Política

Esencias

noviembre 06, 2017

El estado autoritario sólo tiene sentido en un régimen en el cual las relaciones entre los integrantes están marcadas por la obligatoriedad. El autoritarismo niega por fuerza la libertad en una negación no del todo consistente porque niega todas las libertades excepto la propia. En el discurso, los políticos autoritarios proclaman ser poseedores de la verdad única, ajustan su percepción de la realidad a sus deseos y objetivos, y mientras hablan de consensuar imponen, manipulan y descalifican. Su límite, relativo, es la resistencia de a quienes se les quiere imponer.

Someter y avasallar, independientemente del método que se escoja para ello.

Una característica compartida en todos los gobiernos de corte autocrático es su limitada capacidad para procesar las incertidumbres; esto, porque todos los medios y recursos están dirigidos a cumplimentar el propósito del autócrata antes que los del interés público.

Desde luego tienen una idea autoritaria de lo que significa la autoridad, palabra derivada de autor.
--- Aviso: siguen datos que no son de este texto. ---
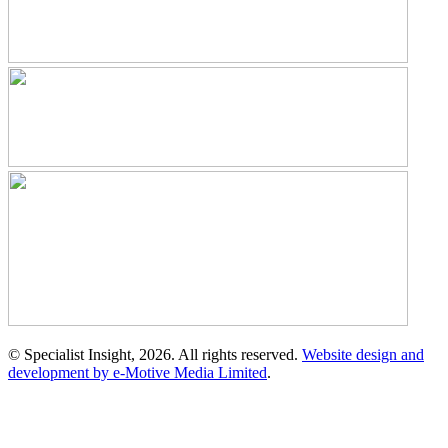
© Specialist Insight, 2026. All rights reserved.
Website design and
development by e-Motive Media Limited
.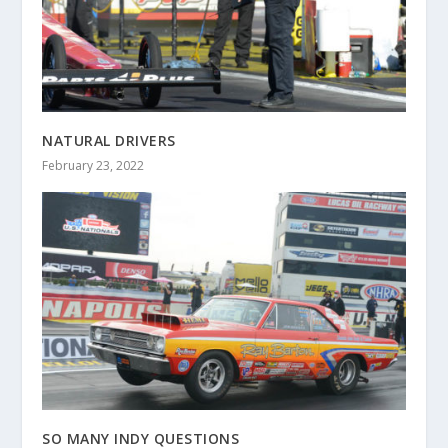
NATURAL DRIVERS
February 23, 2022
SO MANY INDY QUESTIONS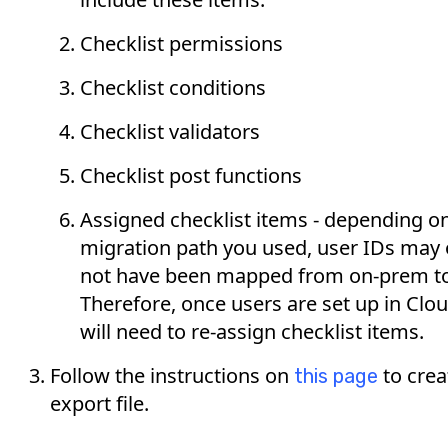
Checklist permissions
Checklist conditions
Checklist validators
Checklist post functions
Assigned checklist items - depending o
migration path you used, user IDs may
not have been mapped from on-prem to
Therefore, once users are set up in Clo
will need to re-assign checklist items.
Follow the instructions on
to crea
this page
export file.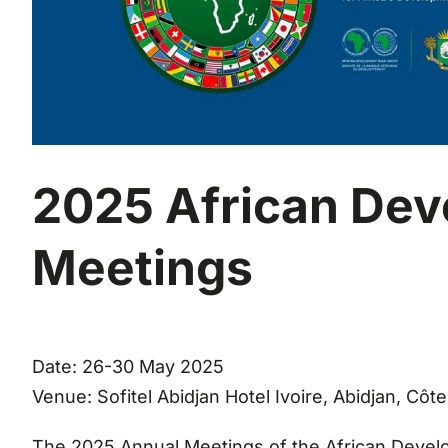
2025 African De
Meetings
Date: 26-30 May 2025
Venue: Sofitel Abidjan Hotel Ivoire, Abidjan, Côte
The 2025 Annual Meetings of the African Develop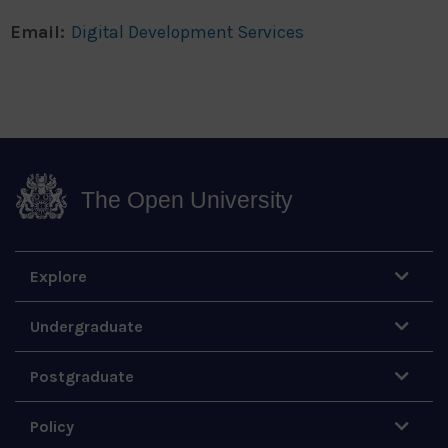
Email:
Digital Development Services
The Open University
Explore
Undergraduate
Postgraduate
Policy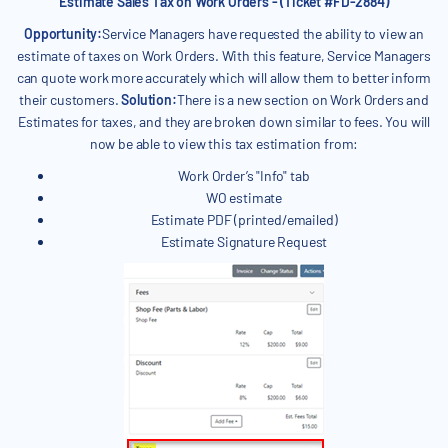
Estimate Sales Tax on Work Orders - (Ticket #FD-2884)
Opportunity:
Service Managers have requested the ability to view an
estimate of taxes on Work Orders. With this feature, Service Managers
can quote work more accurately which will allow them to better inform
their customers.
Solution:
There is a new section on Work Orders and
Estimates for taxes, and they are broken down similar to fees. You will
now be able to view this tax estimation from:
Work Order’s "Info" tab
WO estimate
Estimate PDF (printed/emailed)
Estimate Signature Request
La autoridad no puede escindirse de la conducta no importa la investidura ni la profesión de quien la ejerza, por eso la tensión entre el autoritario y el resto de los mortales siempre es mucha. En última instancia, "autoritarismo" sirve para definir el uso de la fuerza de carácter ofensivo y quien recurre al empleo de esta fuerza ofensiva es porque carece, precisamente, de autoridad.

Esta dificultad para procesar la incertidumbre y la pluralidad fue exhibida recientemente en el estado con la manipulación política del gobierno y partido en el poder para quedarse con el control de la mesa directiva de la Cámara de Diputados del estado. Asunto que evidentemente ha causado tensión, disfunciones y que habrá de trasladar sus costos a la legitimidad de las tomas de decisiones.

Señala un diputado priísta de extracción campesina que para el ciudadano es irrelevante que la autoridad busque culpables del pasado si eso no va acompañado de acciones concretas como las listadas en campaña.

Pero más allá de las cámaras de vigilancia y los drones, lo realmente sustantivo es la definición clara de las políticas públicas dirigidas a resarcir la seguridad pública y con ello la tranquilidad y confianza ciudadanas.

El estado arrastra un sinnúmero de rezagos y problemas estructurales, muchos de ellos desde hace décadas, otros muchos derivados de la secuela reciente de malos gobiernos.

El desempeño del sistema y sus hombres dan pruebas muy claras sobre su agotamiento e incapacidades para resolver los problemas públicos, en principio porque todos priorizan su progreso personal antes que el servicio a la ciudadanía, que es la que paga los costos. Siempre.

Hoy, el principal problema que paraliza al estado y se ceba en el ciudadano es la seguridad pública y hasta la fecha no parece existir una política de aproximación clara, verificable y evaluable. Prueba de ello es la exacerbación de la violencia por todo el territorio, especialmente al sur.

Mientras la autoridad descalifique a priori a quienes señalan los rezagos y los problemas, éstos persistirán. Es tiempo de revisar puntualmente cómo es que el gobierno entiende el problema y las decisiones que toma para enfrentarlo. Más allá de la rutina diaria, cuáles son las políticas y su sustento para estabilizar la seguridad pública en el estado.